Duke_1931-32_classics

Rating: 92/100 (learn more)

"Limehouse Blues" is not a blues, but it was inspired by the London neighborhood. When Duke Ellington recorded the song in 1931, the song was ten years old and Ellington was just two years away from his first trip to London. The introduction, with an odd clip-clop rhythm from Sonny Greer, sounds more like the Old West than the East End. Ellington must have liked the relaxed loping feel of this song, for he keeps the two-beat going throughout the arrangement. Ellington's setting is a feature for his three saxophonists, but all of the solo segments are in 8-bar pieces. After the theme chorus, a trumpet variation alternates with Johnny Hodges' alto sax. Hodges' early style is in full bloom here, but he (like Harry Carney later on) has problems trying to swing against the two-beat rhythm.

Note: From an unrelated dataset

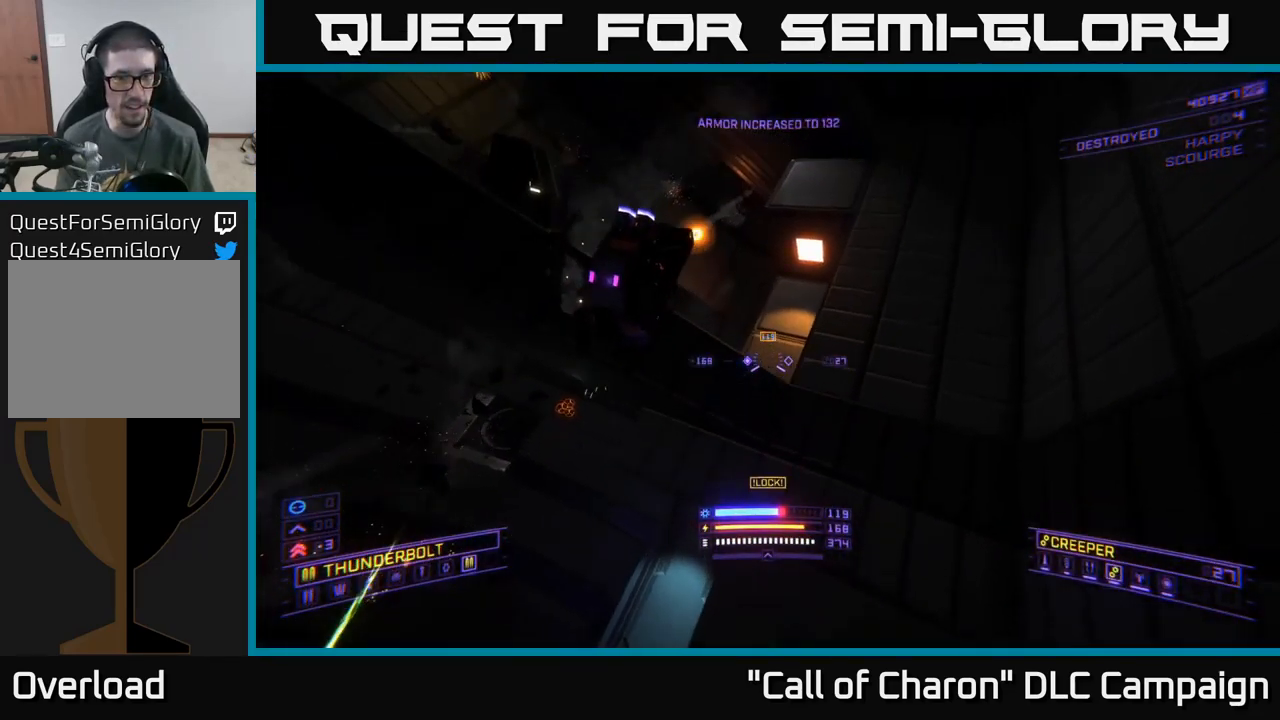
{"buttons": ["X", "R2"], "left_stick": "down-right", "right_stick": "center", "events": [[100, "A", "up"], [167, "R3", "up"], [233, "R2", "down"], [233, "right_stick", "center"], [350, "X", "down"], [350, "right_stick", "down"], [383, "left_stick", "down-right"], [500, "right_stick", "center"]]}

Bigard is up next with a wild clarinet tremolo and complete rhythmic security. Carney decorates the melody and briefly tries his own kind of tremolo. Bigard starts his next eight with the same tremolo as if to show Carney how it's meant to be played, and Carney takes the hint and goes back to paraphrasing the tune. The brass have an easier time swinging the phrases in the final ensemble chorus, and Hodges and Bigard each get brief solo spots between the brass figures. At the end, Ellington makes a minor mis-step in bringing back his odd introduction, but not even the trumpet fills by Cootie Williams can make that music make sense.